__WHAT THE TASK REQUIRES__: Extract every line from the records below that contains the word "center".

__GIVEN DATA__:
Content starts

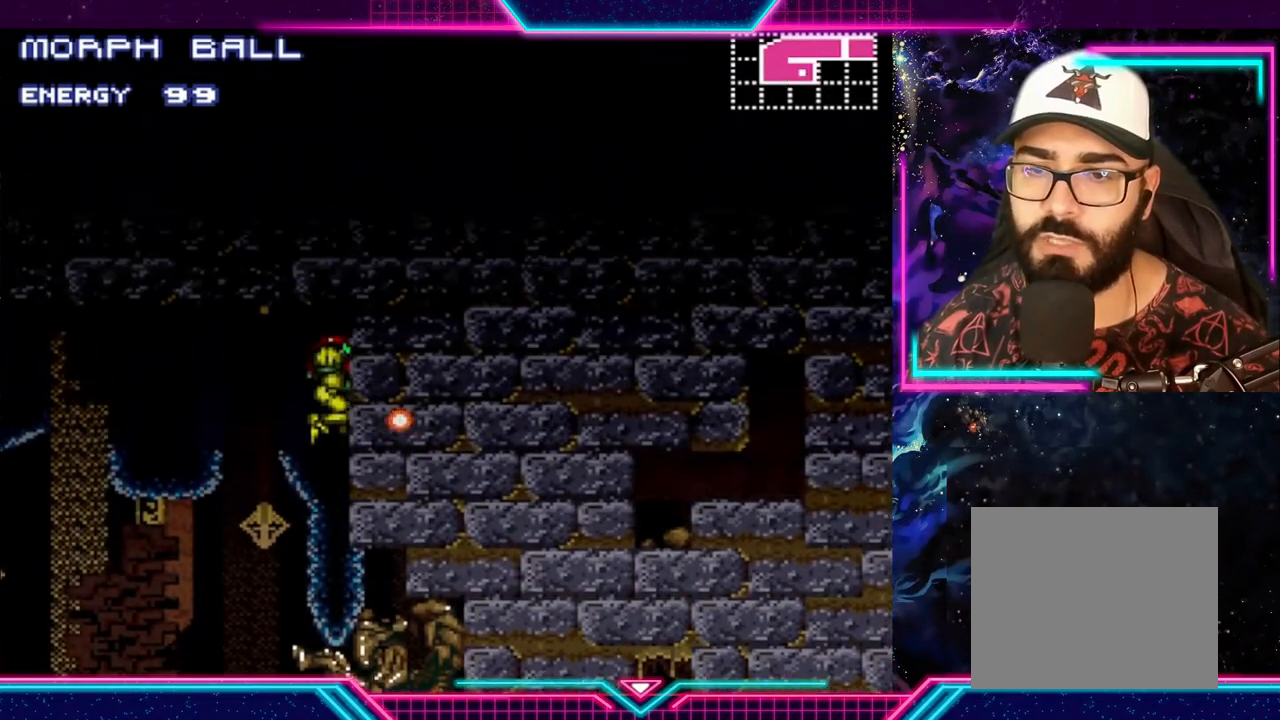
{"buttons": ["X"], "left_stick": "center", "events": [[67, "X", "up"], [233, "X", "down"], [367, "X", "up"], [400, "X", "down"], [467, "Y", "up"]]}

Content ends
Content starts

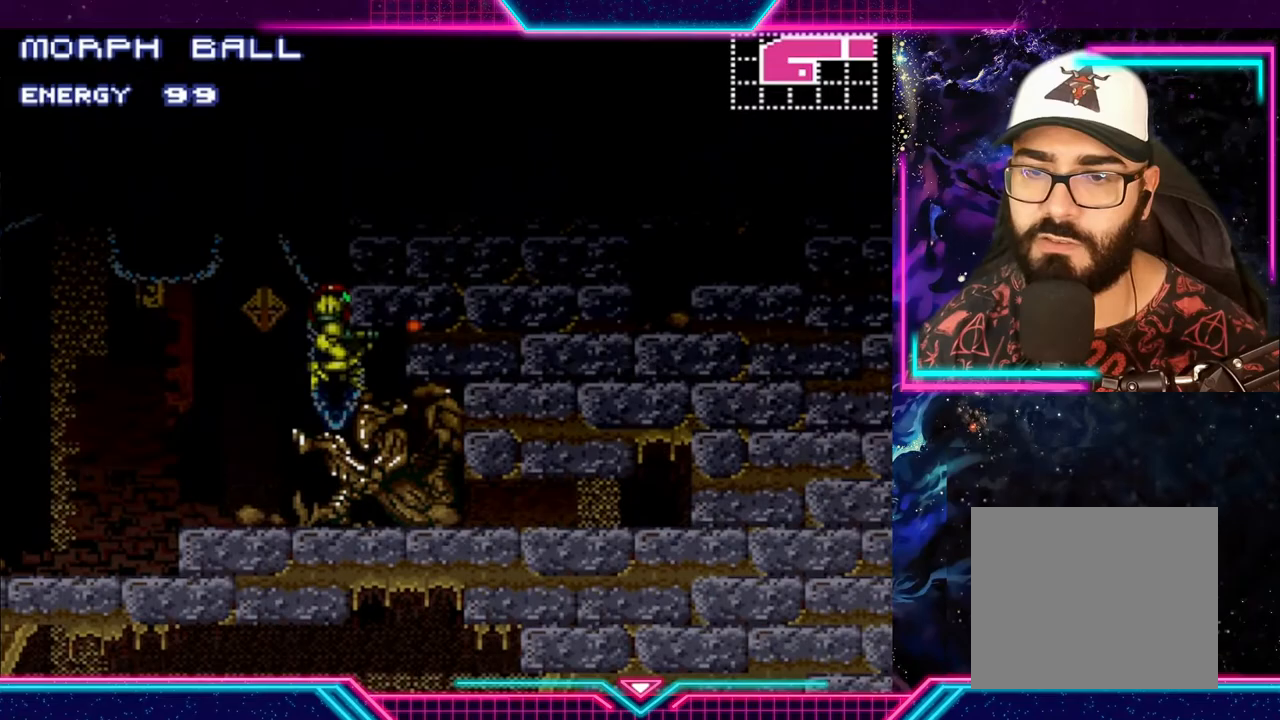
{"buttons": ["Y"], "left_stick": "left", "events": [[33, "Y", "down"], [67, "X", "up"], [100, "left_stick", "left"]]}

Content ends
Content starts

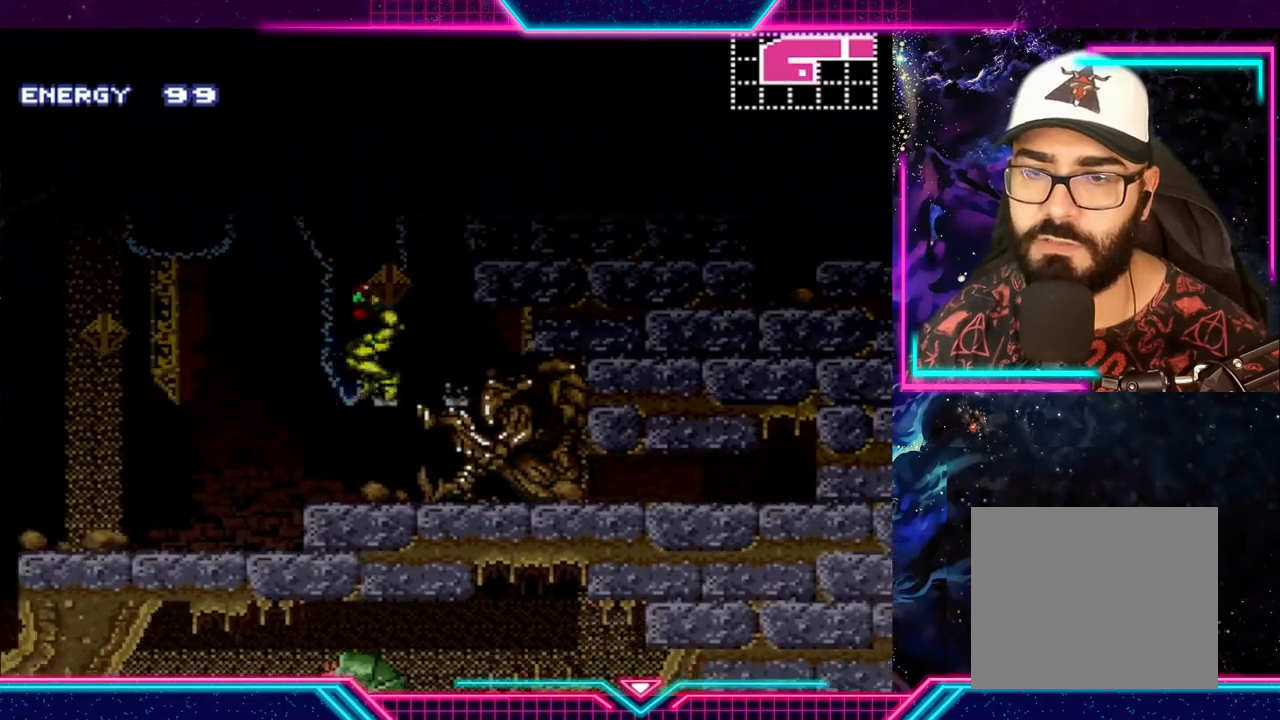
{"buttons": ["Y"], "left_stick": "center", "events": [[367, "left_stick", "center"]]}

Content ends

__OUTPUT BELOW__:
{"buttons": ["X"], "left_stick": "center", "events": [[67, "X", "up"], [233, "X", "down"], [367, "X", "up"], [400, "X", "down"], [467, "Y", "up"]]}
{"buttons": ["Y"], "left_stick": "center", "events": [[367, "left_stick", "center"]]}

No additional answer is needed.